Collected data entries
┌──

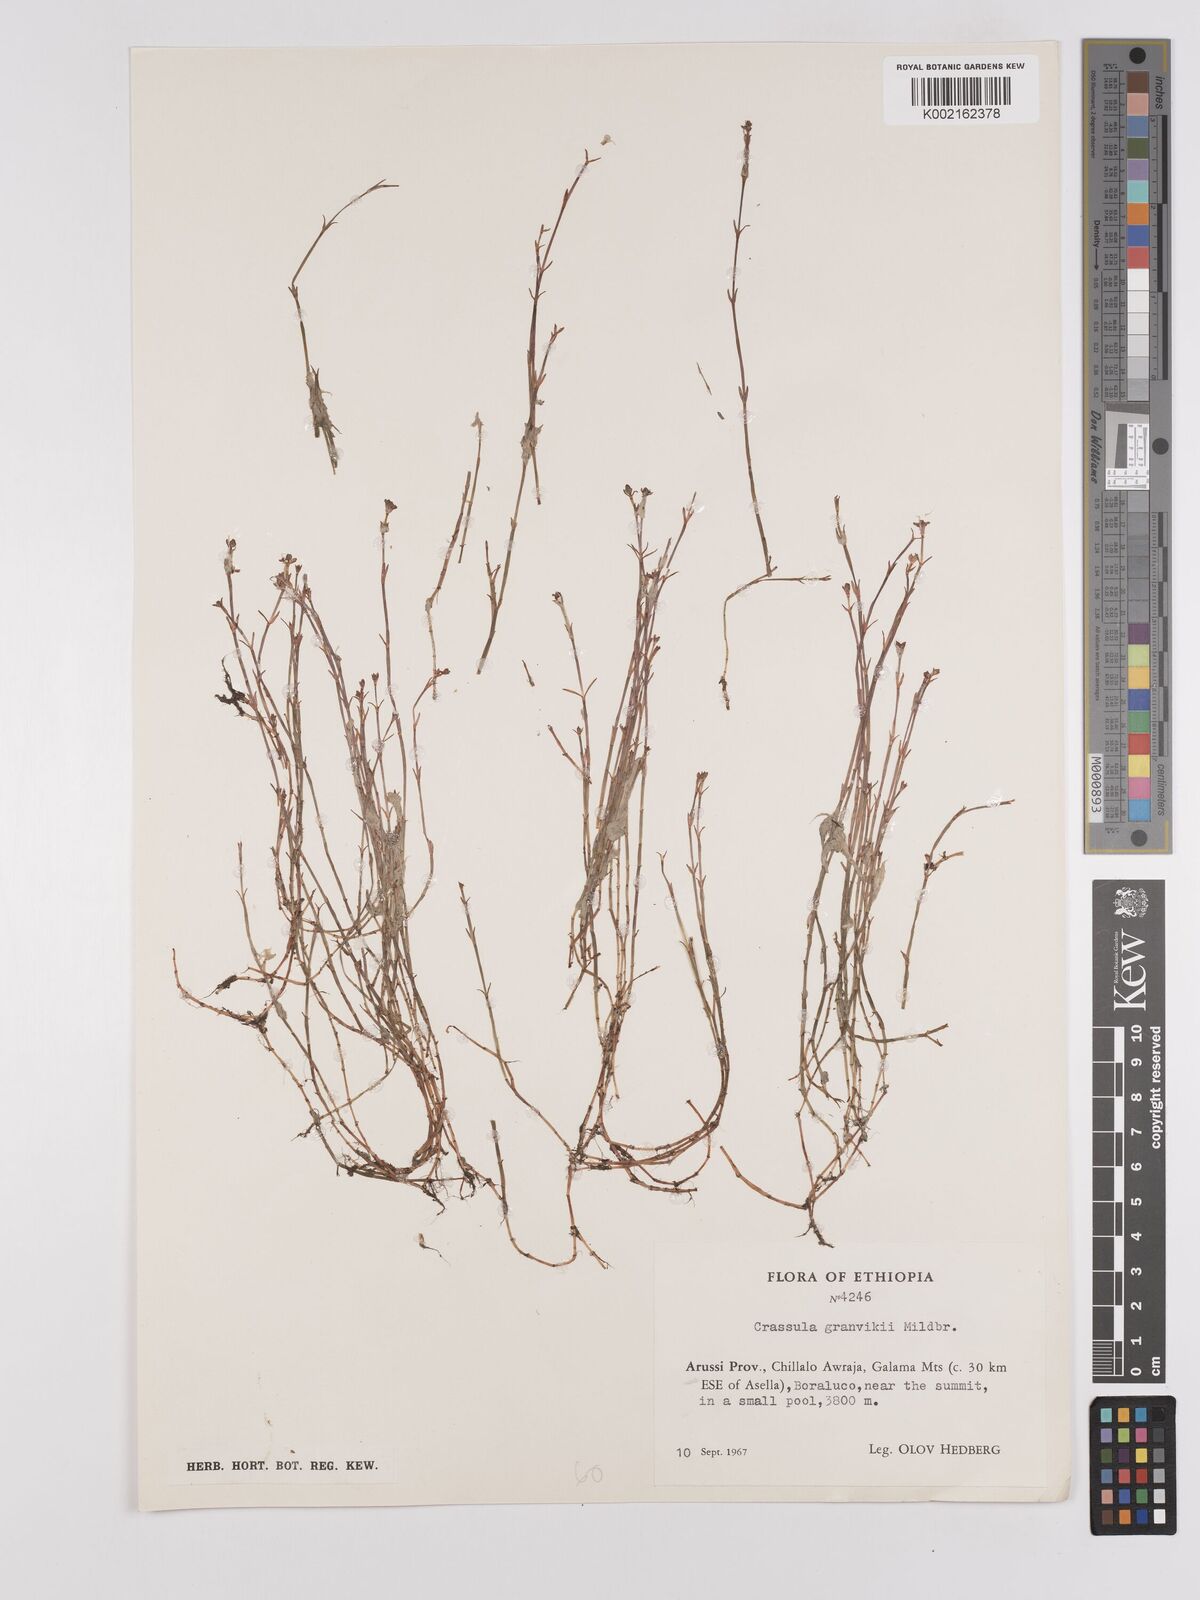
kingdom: Plantae
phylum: Tracheophyta
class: Magnoliopsida
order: Saxifragales
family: Crassulaceae
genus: Crassula
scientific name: Crassula
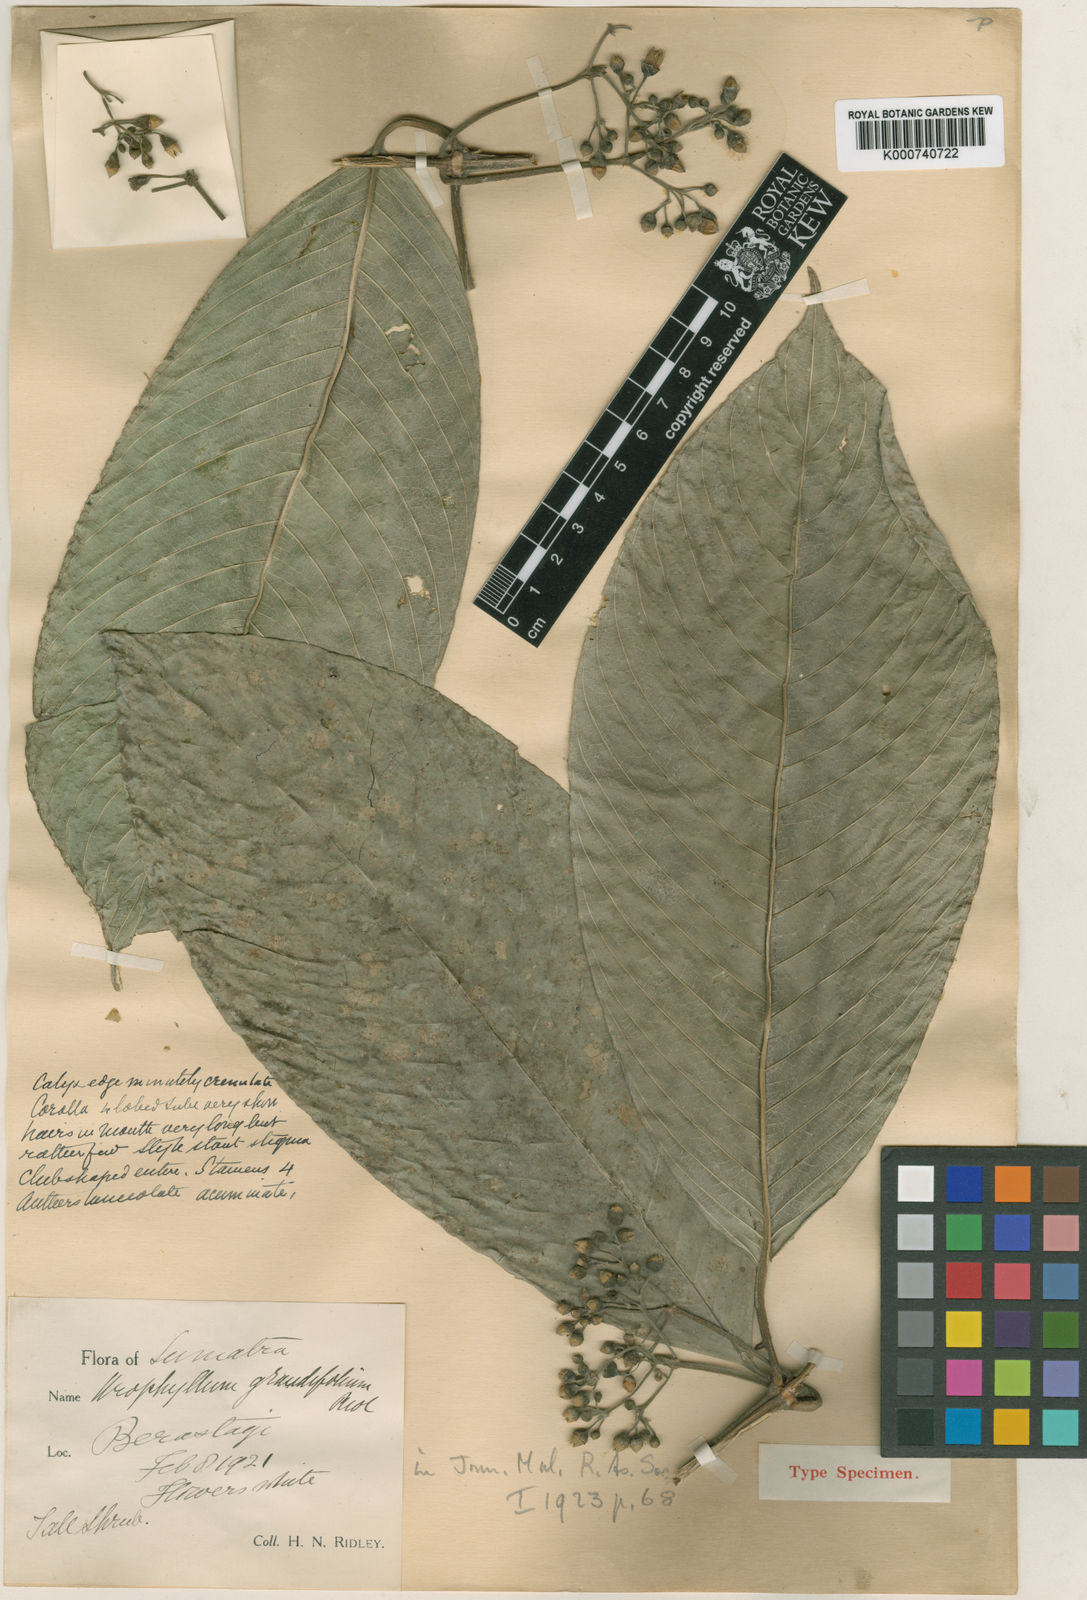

└──

Objective ▸ Reproduce every line of the listing above word for word, leaving out the pictures.

Complete output ▸
kingdom: Plantae
phylum: Tracheophyta
class: Magnoliopsida
order: Saxifragales
family: Crassulaceae
genus: Crassula
scientific name: Crassula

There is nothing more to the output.